Re: cifs large write performance improvements to Samba
From: Steve French
Date: Mon Dec 13 2004 - 15:23:30 EST
cliff white wrote:
On Mon, 13 Dec 2004 10:56:45 -0600
Steve French <smfrench@xxxxxxxxxxxxx> wrote:
If only someone could roll all of the key fs tests into a set of
scripts which could generate one regularly updated set of test status
chart ... one for each of XFS, JFS, ext3, Reiser3, CIFS (against
various servers, Samba version etc), NFSv2, NFSv3, NFSv4 (against
various servers), AFS but that would be a lot of work (not to run)
but the first time writing/setup of the scripts to launch the tests
in the right order since some failures may be expected (at least for
the network filesystems) due to hard to implement features (missing
fcntls, dnotify, get/setlease, differences in byte range lock
semantics, lack of flock etc.) and also since the most sensible NFS,
AFS and CIFS tests would involve more than one client (to test
caching/oplock/token management semantics better) but no such fs
tests AFAIK exist for Linux.
We ( OSDL ) would be very interested in this sort of testing.

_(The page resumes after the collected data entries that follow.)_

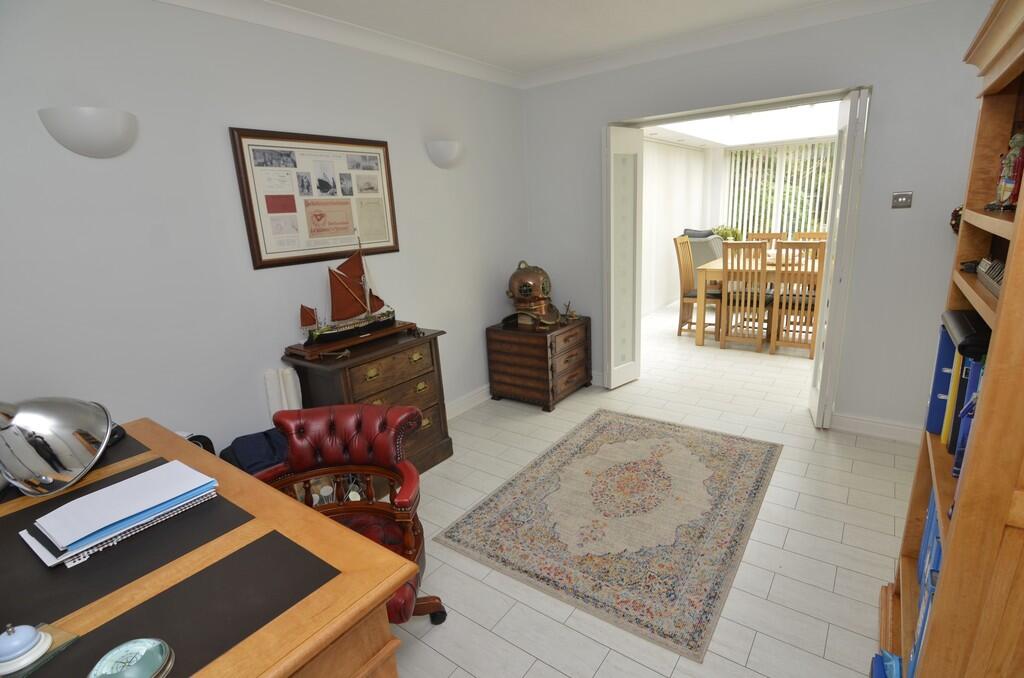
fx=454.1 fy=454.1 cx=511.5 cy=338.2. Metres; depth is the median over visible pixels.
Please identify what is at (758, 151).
vertical blind
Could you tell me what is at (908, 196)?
light switch
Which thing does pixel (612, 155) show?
folding door
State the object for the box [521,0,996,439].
back wall
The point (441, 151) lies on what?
wall sconce
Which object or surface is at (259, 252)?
framed picture
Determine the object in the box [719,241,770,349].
dining chair
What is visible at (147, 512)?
paper stack
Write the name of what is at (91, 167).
left wall
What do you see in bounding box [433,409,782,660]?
rug
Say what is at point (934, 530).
blue binder
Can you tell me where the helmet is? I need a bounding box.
[504,261,561,327]
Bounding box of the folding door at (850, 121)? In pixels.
[809,87,870,428]
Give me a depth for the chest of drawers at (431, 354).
2.62 m
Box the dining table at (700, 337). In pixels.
[693,256,818,347]
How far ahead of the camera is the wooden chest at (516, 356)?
3.67 m
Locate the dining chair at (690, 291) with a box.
[672,235,722,336]
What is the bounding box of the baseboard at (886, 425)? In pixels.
[828,412,921,443]
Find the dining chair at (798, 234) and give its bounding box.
[791,231,826,240]
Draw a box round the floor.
[386,303,915,677]
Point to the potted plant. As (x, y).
(728, 236)
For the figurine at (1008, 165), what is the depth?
1.11 m
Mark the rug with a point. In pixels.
(516, 487)
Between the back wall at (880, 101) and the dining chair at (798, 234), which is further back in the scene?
the dining chair at (798, 234)
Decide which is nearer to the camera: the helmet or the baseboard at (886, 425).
the baseboard at (886, 425)
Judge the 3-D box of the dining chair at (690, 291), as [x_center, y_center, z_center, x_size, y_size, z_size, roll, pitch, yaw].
[2.213,-0.610,5.338,0.511,1.140,0.445,8,19,35]
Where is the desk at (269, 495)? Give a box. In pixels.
[0,414,417,677]
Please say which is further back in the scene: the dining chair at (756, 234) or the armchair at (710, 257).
the armchair at (710, 257)
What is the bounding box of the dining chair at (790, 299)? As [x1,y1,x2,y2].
[768,243,824,358]
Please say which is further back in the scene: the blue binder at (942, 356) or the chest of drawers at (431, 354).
the chest of drawers at (431, 354)
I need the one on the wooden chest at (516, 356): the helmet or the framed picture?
the helmet
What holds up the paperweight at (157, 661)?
on the desk at (269, 495)
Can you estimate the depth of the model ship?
2.54 m
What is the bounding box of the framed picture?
[227,127,399,270]
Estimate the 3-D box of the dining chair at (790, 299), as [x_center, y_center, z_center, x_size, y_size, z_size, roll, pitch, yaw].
[2.894,-0.403,4.568,0.431,1.102,0.505,8,19,35]
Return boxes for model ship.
[294,236,399,352]
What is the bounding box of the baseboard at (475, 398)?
[445,384,491,419]
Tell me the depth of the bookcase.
0.91 m
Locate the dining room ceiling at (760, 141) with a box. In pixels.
[641,101,838,149]
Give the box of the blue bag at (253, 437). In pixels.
[218,427,289,474]
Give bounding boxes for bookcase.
[878,0,1023,677]
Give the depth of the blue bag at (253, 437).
2.12 m
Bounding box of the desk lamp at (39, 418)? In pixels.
[0,395,115,496]
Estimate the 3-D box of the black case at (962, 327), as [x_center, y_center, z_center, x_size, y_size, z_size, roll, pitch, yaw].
[1.217,-0.009,1.144,0.209,0.058,0.266,8,19,35]
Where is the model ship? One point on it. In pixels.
(367, 301)
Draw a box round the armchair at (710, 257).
[681,228,724,271]
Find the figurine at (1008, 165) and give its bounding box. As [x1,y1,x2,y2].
[988,130,1023,211]
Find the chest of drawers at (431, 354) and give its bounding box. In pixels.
[282,326,452,473]
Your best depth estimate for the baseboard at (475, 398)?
3.71 m
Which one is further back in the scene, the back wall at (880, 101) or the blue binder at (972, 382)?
the back wall at (880, 101)
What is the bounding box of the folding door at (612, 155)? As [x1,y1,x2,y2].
[602,126,644,390]
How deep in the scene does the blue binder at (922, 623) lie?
1.08 m
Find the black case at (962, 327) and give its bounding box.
[940,309,990,360]
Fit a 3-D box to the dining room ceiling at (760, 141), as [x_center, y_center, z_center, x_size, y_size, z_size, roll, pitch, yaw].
[3.379,-2.622,5.075,3.842,0.325,4.261,8,19,35]
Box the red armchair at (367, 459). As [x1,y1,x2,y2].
[256,402,448,624]
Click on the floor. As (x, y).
(794, 427)
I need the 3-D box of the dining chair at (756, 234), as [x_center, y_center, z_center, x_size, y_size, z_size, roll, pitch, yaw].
[3.154,-0.788,5.689,0.437,1.055,0.519,8,19,35]
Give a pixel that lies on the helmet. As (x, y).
(526, 289)
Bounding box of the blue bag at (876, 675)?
[870,649,901,677]
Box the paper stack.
[18,461,221,567]
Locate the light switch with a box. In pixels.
[891,191,912,208]
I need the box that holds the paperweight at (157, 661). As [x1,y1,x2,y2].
[88,638,176,677]
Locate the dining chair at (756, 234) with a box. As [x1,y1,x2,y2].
[747,232,783,247]
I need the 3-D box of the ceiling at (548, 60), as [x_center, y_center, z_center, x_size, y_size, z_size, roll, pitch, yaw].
[0.153,-1.459,1.105,3.897,0.101,4.776,8,19,35]
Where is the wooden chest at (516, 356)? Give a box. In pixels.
[485,315,591,410]
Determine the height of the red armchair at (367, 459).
0.840 m
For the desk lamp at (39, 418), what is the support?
on the desk at (269, 495)
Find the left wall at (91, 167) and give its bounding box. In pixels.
[0,0,532,462]
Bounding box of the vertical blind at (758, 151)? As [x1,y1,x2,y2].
[719,140,834,239]
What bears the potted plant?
on the dining table at (700, 337)
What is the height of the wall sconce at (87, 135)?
0.163 m
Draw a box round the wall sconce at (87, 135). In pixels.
[38,106,137,157]
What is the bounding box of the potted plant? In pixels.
[711,225,742,240]
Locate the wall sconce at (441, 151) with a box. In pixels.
[425,139,463,168]
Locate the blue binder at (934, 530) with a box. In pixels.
[917,487,942,584]
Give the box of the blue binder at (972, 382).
[951,356,984,475]
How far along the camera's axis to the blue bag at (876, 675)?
1.30 m
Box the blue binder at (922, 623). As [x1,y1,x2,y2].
[909,563,939,677]
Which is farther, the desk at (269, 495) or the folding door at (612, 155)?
the folding door at (612, 155)
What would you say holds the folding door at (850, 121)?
in the back wall at (880, 101)
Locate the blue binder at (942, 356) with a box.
[925,322,958,436]
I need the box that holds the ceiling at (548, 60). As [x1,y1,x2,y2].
[156,0,936,87]
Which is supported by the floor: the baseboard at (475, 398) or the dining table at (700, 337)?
the dining table at (700, 337)

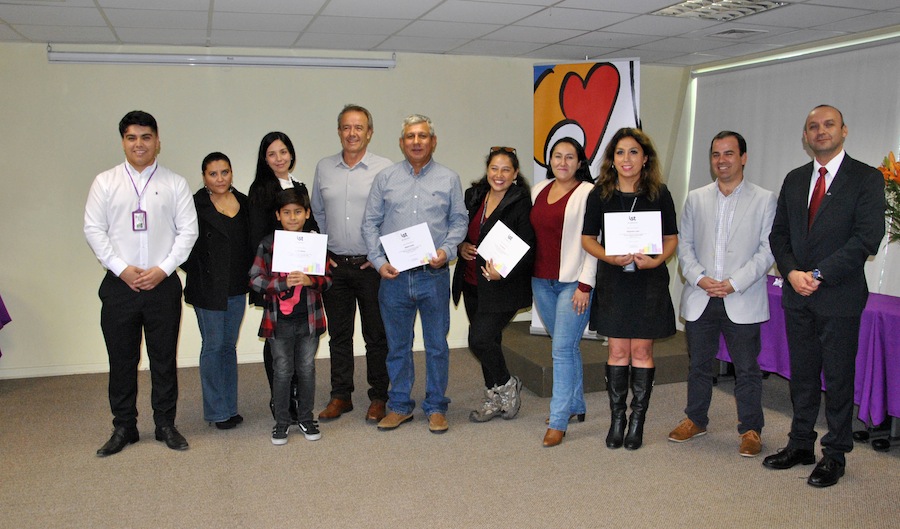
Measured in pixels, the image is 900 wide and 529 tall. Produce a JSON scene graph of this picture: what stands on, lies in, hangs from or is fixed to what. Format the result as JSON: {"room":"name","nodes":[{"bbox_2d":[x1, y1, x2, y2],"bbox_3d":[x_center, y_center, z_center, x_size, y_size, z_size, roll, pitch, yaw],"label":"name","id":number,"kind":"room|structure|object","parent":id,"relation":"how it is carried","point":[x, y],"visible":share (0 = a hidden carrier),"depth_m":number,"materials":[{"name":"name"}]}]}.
{"room":"event hall","nodes":[
{"label":"event hall","id":0,"kind":"room"},
{"bbox_2d":[0,42,688,378],"bbox_3d":[-1.398,-0.468,5.761,7.539,2.498,0.190,-3,8,-18],"label":"back wall","id":1,"kind":"structure","parent":0,"point":[42,66],"depth_m":5.42,"materials":[{"name":"paint"}]},
{"bbox_2d":[44,45,395,68],"bbox_3d":[-1.659,-1.568,5.295,2.532,0.130,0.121,-3,8,-18],"label":"projector screen","id":2,"kind":"object","parent":1,"relation":"attached to","point":[101,56],"visible":0.99,"depth_m":5.22,"materials":[{"name":"white metal"}]},
{"bbox_2d":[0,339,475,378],"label":"baseboard","id":3,"kind":"structure","parent":1,"relation":"attached to","point":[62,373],"depth_m":5.45,"materials":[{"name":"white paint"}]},
{"bbox_2d":[0,348,899,528],"bbox_3d":[-0.268,1.282,2.394,8.394,0.108,7.400,-3,8,-18],"label":"floor","id":4,"kind":"structure","parent":0,"point":[797,490],"depth_m":3.65,"materials":[{"name":"beige carpet"}]},
{"bbox_2d":[0,294,11,358],"bbox_3d":[-3.707,0.554,4.572,1.421,0.746,1.227,-3,8,-18],"label":"table","id":5,"kind":"object","parent":4,"relation":"on","point":[0,301],"visible":0.99,"depth_m":4.98,"materials":[{"name":"purple fabric"}]},
{"bbox_2d":[83,111,199,457],"bbox_3d":[-1.748,0.092,3.988,0.574,1.844,0.584,-5,9,-32],"label":"man","id":6,"kind":"object","parent":4,"relation":"on","point":[161,250],"visible":0.99,"depth_m":3.83},
{"bbox_2d":[183,151,250,431],"bbox_3d":[-1.415,0.176,4.305,0.487,1.574,0.557,3,8,20],"label":"woman","id":7,"kind":"object","parent":4,"relation":"on","point":[226,235],"visible":0.89,"depth_m":4.16},
{"bbox_2d":[248,132,319,422],"bbox_3d":[-1.048,0.096,4.448,0.471,1.647,0.585,-3,8,-18],"label":"woman","id":8,"kind":"object","parent":4,"relation":"on","point":[264,155],"visible":0.37,"depth_m":4.30},
{"bbox_2d":[251,189,333,445],"bbox_3d":[-0.906,0.315,4.053,0.422,1.372,0.422,-3,8,-18],"label":"child","id":9,"kind":"object","parent":4,"relation":"on","point":[308,280],"visible":0.88,"depth_m":3.96},
{"bbox_2d":[270,229,326,274],"bbox_3d":[-0.836,-0.059,3.915,0.293,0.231,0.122,-1,8,-6],"label":"certificate","id":10,"kind":"object","parent":9,"relation":"in","point":[289,243],"visible":0.98,"depth_m":3.90,"materials":[{"name":"white paper"}]},
{"bbox_2d":[311,103,393,425],"bbox_3d":[-0.589,-0.048,4.612,0.590,1.976,0.609,3,8,21],"label":"man","id":11,"kind":"object","parent":4,"relation":"on","point":[353,170],"visible":0.89,"depth_m":4.41},
{"bbox_2d":[363,113,468,434],"bbox_3d":[-0.208,0.031,4.323,0.585,1.878,0.615,-1,8,-7],"label":"man","id":12,"kind":"object","parent":4,"relation":"on","point":[429,186],"visible":0.99,"depth_m":4.20},
{"bbox_2d":[379,221,436,271],"bbox_3d":[-0.239,-0.093,4.078,0.327,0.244,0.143,-3,8,-18],"label":"certificate","id":13,"kind":"object","parent":12,"relation":"in","point":[433,247],"visible":0.96,"depth_m":4.06,"materials":[{"name":"white paper"}]},
{"bbox_2d":[452,146,534,424],"bbox_3d":[0.268,0.127,4.455,0.477,1.611,0.735,-3,8,-18],"label":"woman","id":14,"kind":"object","parent":4,"relation":"on","point":[495,212],"visible":0.88,"depth_m":4.29},
{"bbox_2d":[476,221,530,277],"bbox_3d":[0.309,-0.072,4.127,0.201,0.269,0.292,-7,10,-39],"label":"certificate","id":15,"kind":"object","parent":14,"relation":"in","point":[488,257],"visible":0.92,"depth_m":4.10,"materials":[{"name":"white paper"}]},
{"bbox_2d":[529,136,598,447],"bbox_3d":[0.668,0.146,4.138,0.513,1.656,0.633,-3,8,-18],"label":"woman","id":16,"kind":"object","parent":4,"relation":"on","point":[565,225],"visible":0.89,"depth_m":4.02},
{"bbox_2d":[504,320,687,394],"bbox_3d":[1.148,0.658,5.805,1.755,0.205,1.784,-3,8,-18],"label":"platform","id":17,"kind":"object","parent":4,"relation":"on","point":[531,377],"visible":0.52,"depth_m":5.12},
{"bbox_2d":[531,58,638,336],"bbox_3d":[1.096,-0.491,5.687,0.869,2.244,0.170,3,8,23],"label":"banner","id":18,"kind":"object","parent":17,"relation":"on","point":[600,148],"visible":0.47,"depth_m":5.60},
{"bbox_2d":[580,128,679,450],"bbox_3d":[1.021,0.148,3.961,0.535,1.686,0.594,2,8,18],"label":"woman","id":19,"kind":"object","parent":4,"relation":"on","point":[616,308],"visible":0.88,"depth_m":3.84},
{"bbox_2d":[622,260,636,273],"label":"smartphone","id":20,"kind":"object","parent":19,"relation":"in","point":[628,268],"visible":0.34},
{"bbox_2d":[603,210,663,255],"bbox_3d":[0.991,-0.160,3.795,0.324,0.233,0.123,1,8,8],"label":"certificate","id":21,"kind":"object","parent":19,"relation":"in","point":[642,219],"visible":0.98,"depth_m":3.77,"materials":[{"name":"white paper"}]},
{"bbox_2d":[671,132,777,457],"bbox_3d":[1.591,0.137,3.974,0.579,1.729,0.561,7,11,44],"label":"man","id":22,"kind":"object","parent":4,"relation":"on","point":[692,414],"visible":0.99,"depth_m":3.86},
{"bbox_2d":[717,277,899,448],"bbox_3d":[2.587,0.573,4.442,0.924,0.752,1.929,-3,8,-18],"label":"table","id":23,"kind":"object","parent":4,"relation":"on","point":[894,314],"visible":0.42,"depth_m":3.97,"materials":[{"name":"purple fabric"}]},
{"bbox_2d":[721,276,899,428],"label":"tablecloth","id":24,"kind":"object","parent":23,"relation":"on","point":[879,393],"visible":0.46,"depth_m":3.91,"materials":[{"name":"purple fabric"}]},
{"bbox_2d":[764,105,886,489],"bbox_3d":[1.919,0.139,3.579,0.573,1.823,0.594,-3,8,-18],"label":"man","id":25,"kind":"object","parent":4,"relation":"on","point":[832,197],"visible":0.98,"depth_m":3.45},
{"bbox_2d":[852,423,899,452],"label":"office chair base","id":26,"kind":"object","parent":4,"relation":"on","point":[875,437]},
{"bbox_2d":[1,0,899,67],"bbox_3d":[-0.199,-1.278,2.200,8.397,0.118,7.193,-3,8,-18],"label":"ceiling","id":27,"kind":"structure","parent":0,"point":[638,41],"depth_m":4.52,"materials":[{"name":"white tile"}]},
{"bbox_2d":[653,0,789,20],"bbox_3d":[1.526,-1.474,3.972,0.497,0.057,0.610,-3,8,-18],"label":"ceiling light","id":28,"kind":"object","parent":27,"relation":"in","point":[763,5],"visible":0.95,"depth_m":4.02,"materials":[{"name":"white metal"}]},
{"bbox_2d":[710,27,768,37],"bbox_3d":[1.951,-1.574,4.775,0.302,0.019,0.276,-3,8,-18],"label":"ceiling vent","id":29,"kind":"object","parent":27,"relation":"in","point":[732,32],"visible":0.98,"depth_m":4.74,"materials":[{"name":"white metal"}]},
{"bbox_2d":[680,19,899,317],"bbox_3d":[3.055,-0.249,4.038,0.213,2.408,5.697,-3,8,-18],"label":"right wall","id":30,"kind":"structure","parent":0,"point":[890,293],"depth_m":5.56,"materials":[{"name":"white"}]},
{"bbox_2d":[877,149,899,245],"bbox_3d":[2.708,-0.249,3.952,0.604,0.857,0.644,-3,8,-18],"label":"flower arrangement","id":31,"kind":"object","parent":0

We have
some fs tests
wrappered currently
cliffw
OSDL
The other thing I forgot to mention ... we used to have a concept of
"performance regression testing" (to make sure that we had not gotten a
lot slower on the latest rc) - not just runs on every release candidate
of a few complex benchmark tests (like SpecWeb or Netbench or some
enterprise Java perf test) but the idea was to run on every rc an fs
microbenchmark (more like iozone) to ensure that we did not have some
small functional problem in an fs or mm subsystem was causing big,
noticeable degradation in performance (large read or small read or large
write or small write, random or sequential etc.). I have not seen anyone
doing that on Linux in an automated fashion (e.g running iozone
automated every time a new 2.6.x.rc on a half a dozen of the fs - simply
to verify that things had not gotten drastically worse on a particular
fs due to a bug or sideffect of a global VFS change).